**REQUEST 1:**
Please pull out every line of the rows below that contains the word "order", and copy each one.

Top of TEXT

# custom float



## bluebird5 (Dec 13, 2010)

Tried custom float for the first time. I have used 3701 fortified mudbed before (laticrete) and mixed my own 4:1 sand. Have not tried mapie"s mudbed yet. Well im not impressed with the customn float. Probably not gonna use it again. It has been sitting for 20 plus hrs and it is so soft, i can gouge it with my fingernail. I wanted to try it because of the cost and because it was so nice and light. 

When I mixed it it said to start with 3 gallons of water. So I put 3 gallons in my wheelbarrow and mixed her up, but it seemed weigh too wet. Anyways it cured nice, but its just soft, but I figure its harder than a schluter pan:laughing: so it'll be ok.


----------



## bluebird5 (Dec 13, 2010)

Well today it got a lot harder. Maybe its not that bad.


----------



## Groutface (Jan 20, 2011)

The mapei 4 to 1 is a nice product.....seems pricey for a dry pack......11 bucks a bag or so......


----------



## bluebird5 (Dec 13, 2010)

its 14 at lowes


----------



## Splinter (Apr 5, 2005)

For a large floor, I use portland and sand 4 or 5 to one... If I just have to set a small shower (often 3x5 or less) I use Sakrete Sand Mix, and a bag of mason sand. One bag of sand added to two bags of Sakrete. 

Sakrete is about $5/bag, and mason sand is $3.50


----------



## GO Remodeling (Apr 5, 2005)

I do it like Alex. Last thing for the day and under 30 bucks.:thumbsup:


----------



## angus242 (Oct 20, 2007)

Groutface said:


> The mapei 4 to 1 is a nice product.....seems pricey for a dry pack......11 bucks a bag or so......


I get it for about $5/bag.


----------



## Groutface (Jan 20, 2011)

angus242 said:


> I get it for about $5/bag.


Man we get ripped over here.....


----------



## bluebird5 (Dec 13, 2010)

Angus I really don't know any supplier in my area that carries mapei for their main line. Dal's main line is customs and BPI's is laticrete. Got any suggestions?


----------



## PrecisionFloors (Jan 24, 2006)

Don't know if you can get it up there but SGM Floor Mud is great.


----------



## Groutface (Jan 20, 2011)

PrecisionFloors said:


> Don't know if you can get it up there but SGM Floor Mud is great.


Haven't heard of it .....ill check it out


----------



## Groutface (Jan 20, 2011)

Looks good,but can't find a market in Canada for it.......80 lb bags wow....price said $20/ bag in Florida.....sound right? Sgm mud


----------



## PrecisionFloors (Jan 24, 2006)

Groutface said:


> Looks good,but can't find a market in Canada for it.......80 lb bags wow....price said $20/ bag in Florida.....sound right? Sgm mud


Nah I only pay $11 and change hee hee.


----------



## tang (Jan 5, 2009)

OR...get the foam ones for several hundred!! But PLEASE no fat girls in the shower!!:thumbsup:


----------

Bottom of TEXT
Top of DATA

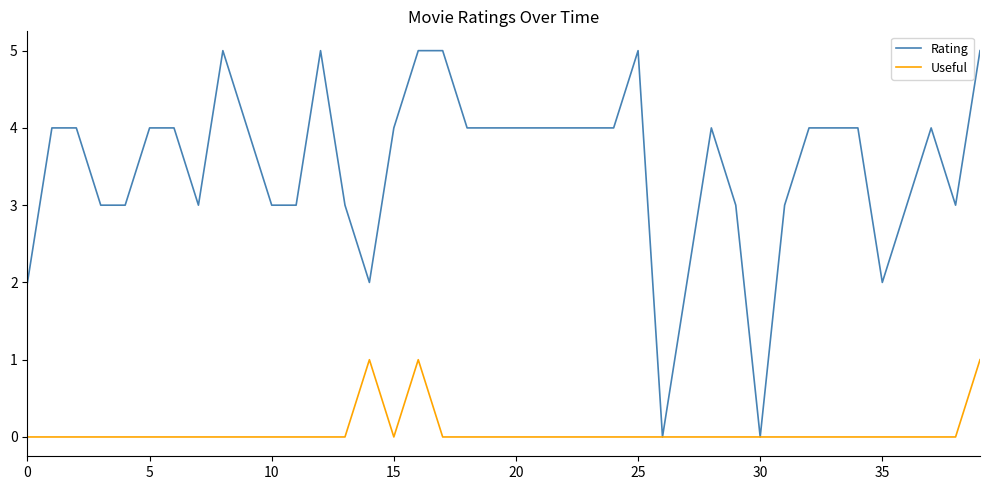

List the series in order of their overall mean, highest first.

Rating, Useful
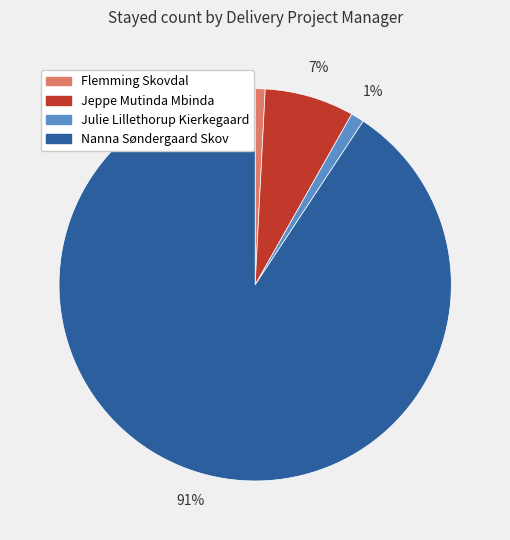

Is it true that Nanna Søndergaard Skov is 91% of the pie?

True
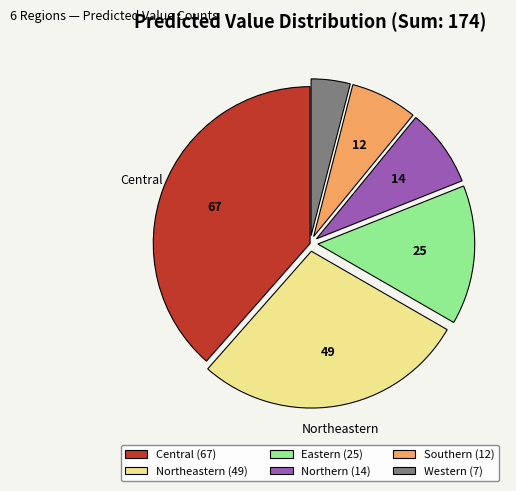

Does any single category account for the majority?

No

Bottom of DATA

**REQUEST 2:**
In the thread, what does Splinter add to two bags of Sakrete when setting a small shower?

**WORKED SOLUTION 1:**
List the series in order of their overall mean, highest first.

**WORKED SOLUTION 2:**
One bag of mason sand.